→ FRAGMENTO SELECCIONADO:
No obstante, el proceso birmano se ha visto empañado por las acusaciones de genocidio en contra de los rohinya, minoría musulmana que habita en el occidente del país (el 80 % de la población birmana es budista) y que no solo sufrió la persecución durante la Junta Militar, sino que se ha convertido en uno de los actores olvidados de la compleja transición. El grupo estaría compuesto por unas 800 mil o 1.3 millones de personas descendientes de árabes, turcos, mongoles y bengalis que se convirtieron al islam en el siglo XV. El establecimiento birmano, sin embargo, les ha considerado como migrantes «ilegales» procedentes de Bangladesh desde finales del XIX, durante la colonización británica. En 1982, el gobierno militar se negó a reconocerlos como parte de las etnias birmanas, exponiéndolos a la condición de apátridas. En medio del proceso de apertura democrática desde comienzos de la década pasada, el nacionalismo budista se ha radicalizado y la violencia contra esa comunidad ha alcanzado niveles dramáticos hasta el punto de que el gobierno birmano bajo la presión internacional terminó aceptando un plan de protección.

[Datos almacenados]
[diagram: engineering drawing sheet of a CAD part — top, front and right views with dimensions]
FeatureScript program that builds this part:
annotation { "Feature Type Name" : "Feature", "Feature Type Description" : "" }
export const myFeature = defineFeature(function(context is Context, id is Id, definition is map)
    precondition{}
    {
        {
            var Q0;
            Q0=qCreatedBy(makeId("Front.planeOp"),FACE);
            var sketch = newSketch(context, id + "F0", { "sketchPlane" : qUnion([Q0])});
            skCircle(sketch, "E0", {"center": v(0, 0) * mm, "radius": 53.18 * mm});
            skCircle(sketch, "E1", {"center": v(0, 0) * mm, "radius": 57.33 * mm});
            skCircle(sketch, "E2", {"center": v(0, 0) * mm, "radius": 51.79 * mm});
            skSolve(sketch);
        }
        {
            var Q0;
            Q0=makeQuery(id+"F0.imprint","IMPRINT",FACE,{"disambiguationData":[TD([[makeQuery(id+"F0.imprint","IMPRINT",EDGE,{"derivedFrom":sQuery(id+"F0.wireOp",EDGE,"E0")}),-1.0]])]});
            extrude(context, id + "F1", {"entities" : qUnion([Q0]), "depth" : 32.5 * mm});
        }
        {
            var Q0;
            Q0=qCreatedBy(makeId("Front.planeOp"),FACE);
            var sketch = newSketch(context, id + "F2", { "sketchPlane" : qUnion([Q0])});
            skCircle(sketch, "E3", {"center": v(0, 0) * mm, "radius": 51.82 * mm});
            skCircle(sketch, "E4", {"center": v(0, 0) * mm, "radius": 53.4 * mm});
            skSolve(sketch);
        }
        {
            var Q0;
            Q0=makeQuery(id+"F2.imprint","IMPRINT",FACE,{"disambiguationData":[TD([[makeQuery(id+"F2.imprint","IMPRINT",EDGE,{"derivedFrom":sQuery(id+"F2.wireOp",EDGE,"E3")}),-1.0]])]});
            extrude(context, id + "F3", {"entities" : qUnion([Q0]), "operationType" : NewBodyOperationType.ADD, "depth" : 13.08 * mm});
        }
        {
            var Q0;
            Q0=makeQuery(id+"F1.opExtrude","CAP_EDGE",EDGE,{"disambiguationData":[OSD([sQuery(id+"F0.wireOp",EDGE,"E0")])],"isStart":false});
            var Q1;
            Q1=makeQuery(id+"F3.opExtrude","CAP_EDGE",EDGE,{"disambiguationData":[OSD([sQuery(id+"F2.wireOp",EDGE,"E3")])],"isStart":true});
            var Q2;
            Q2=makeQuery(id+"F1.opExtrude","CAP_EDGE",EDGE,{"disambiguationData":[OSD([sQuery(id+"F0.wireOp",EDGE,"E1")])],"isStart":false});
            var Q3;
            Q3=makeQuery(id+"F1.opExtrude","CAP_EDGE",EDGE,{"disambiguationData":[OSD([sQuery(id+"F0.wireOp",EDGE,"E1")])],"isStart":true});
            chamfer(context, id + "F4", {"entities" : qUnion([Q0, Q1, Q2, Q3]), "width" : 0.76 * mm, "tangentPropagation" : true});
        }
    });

→ TAREAS PENDIENTES:
a. Traduce al inglés esta oración del fragmento sobre los rohinya: «En 1982, el gobierno militar se negó a reconocerlos como parte de las etnias birmanas, exponiéndolos a la condición de apátridas.»
b. Reanuda el fragmento sobre los rohinya a partir de su última oración.

→ LISTA DE RESPUESTAS:
a. In 1982, the military government refused to recognize them as part of the Burmese ethnic groups, exposing them to the condition of statelessness.

b.
A finales de 2019, la historia dio un giro inesperado demostrando lo que para muchos es una simple ilusión: la utilidad del derecho internacional para prevenir este tipo de tragedias. El gobierno de Gambia, con el apoyo de los Estados de la Conferencia Islámica, denunció a Birmania ante la Corte Internacional de Justicia por la violación de la convención sobre genocidio, y en una decisión histórica, la Corte consideró que existía un «riesgo real» contra el grupo y ordenó la toma de medidas para evitar la comisión de dicho delito. De poco sirvió la defensa del Estado birmano en manos de la emblemática Suu Kyi, quien argumentó que había un plan de reconciliación en curso. Una acción que fue consideraba como insuficiente por los magistrados que hicieron hincapié en le necesidad de hacer entender que el espíritu de la convención es preventivo, es decir, más que castigar a los responsables, se trata ante todo de evitar tragedias como aquella de la Segunda Guerra mundial o de forma más reciente, Srebenica, Ruanda, Kosovo o Palestina.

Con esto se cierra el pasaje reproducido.